A realistic on-cost uplift for a UK contact centre is typically 22–28%. Use 25% as a starting point if you do not have a more precise figure from your finance team.
| Hourly rate | On-cost uplift | Loaded hourly rate (true cost) |
|---|---|---|
| £12.00 | 25% | £15.00 |
| £15.00 | 25% | £18.75 |
| £18.00 | 25% | £22.50 |
| £20.00 | 25% | £25.00 |
Role Rates
If your team has multiple pay grades, configure role rates in Settings → Cost Model:
- Click Add role.
- Enter a role name that matches the role names assigned to shifts (e.g., "Agent", "Senior Agent", "Team Lead").
- Enter the hourly rate for that role.
When you assign a role to a shift template in the Schedule tab, the Cost tab uses that role's rate. Shifts without a role use the default hourly rate.
Shift Premiums
Many operations pay a premium for working unsocial hours. Configure these in Settings:
- Night premium — applied to shifts starting at or after 20:00 or running overnight. Entered as a percentage uplift (e.g., 20% means the loaded rate is multiplied by 1.20 for those shifts).
- Weekend premium — applied to shifts on Saturday and Sunday.
These premiums apply only to qualifying shifts — they do not affect day-time weekday shifts.
Reading the Cost Output
Weekly labour cost
Total scheduled agent-hours × loaded hourly rate (base + on-cost + any applicable premiums). This is the true weekly cost of your schedule.
Cost per contact
Weekly labour cost ÷ total weekly contact volume (from the forecast). This is the single most useful cost efficiency metric for an operations team.
Why cost per contact matters more than total cost: it normalises for volume.
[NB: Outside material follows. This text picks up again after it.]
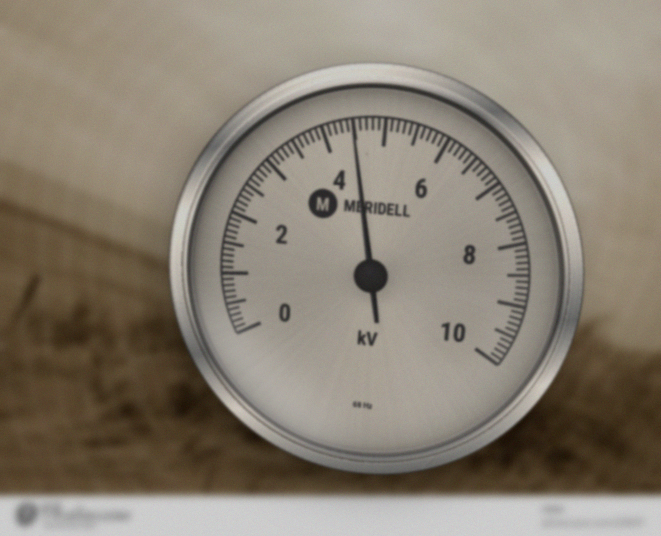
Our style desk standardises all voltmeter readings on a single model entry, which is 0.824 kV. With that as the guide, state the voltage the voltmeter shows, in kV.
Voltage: 4.5 kV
A week where you spend £50,000 handling 10,000 calls has a cost per contact of £5.00. A week where you spend £60,000 handling 15,000 calls has a cost per contact of £4.00. The second week costs more in absolute terms but is more efficient.
Typical cost per contact benchmarks:
| Channel | Low (efficient) | Typical | High (review needed) |
|---|---|---|---|
| Inbound voice | £2.50–£4.00 | £4.00–£7.00 | > £8.00 |
| Live chat | £1.50–£3.00 | £3.00–£5.00 | > £6.00 |
| £2.00–£4.00 | £4.00–£8.00 | > £10.00 |
These are rough benchmarks. Cost per contact varies enormously by AHT, pay rates, and what is included in scope. Use them as a sanity check, not an absolute target.
Monthly and annual projections
The cost model projects weekly cost to monthly and annual figures. These are simple multiplications (weekly × 52 for annual) and do not account for variable volume or planned headcount changes. Use them as order-of-magnitude guides for budget planning.
Budget tracking
If you entered a weekly budget target in Settings, the Cost tab shows a budget bar:
- Green — within budget
- Amber — within 105% of budget
- Red — above 120% of budget
When over budget, Turnella suggests which levers to pull: reduce headcount in low-priority intervals, reduce shift premiums by changing shift times, or revisit the SL target to reduce the base requirement.
Cost Sensitivity Table
The sensitivity table shows how weekly cost changes at different hourly rates — useful for modelling the impact of a pay increase or comparing your team's cost against a contractor or BPO rate.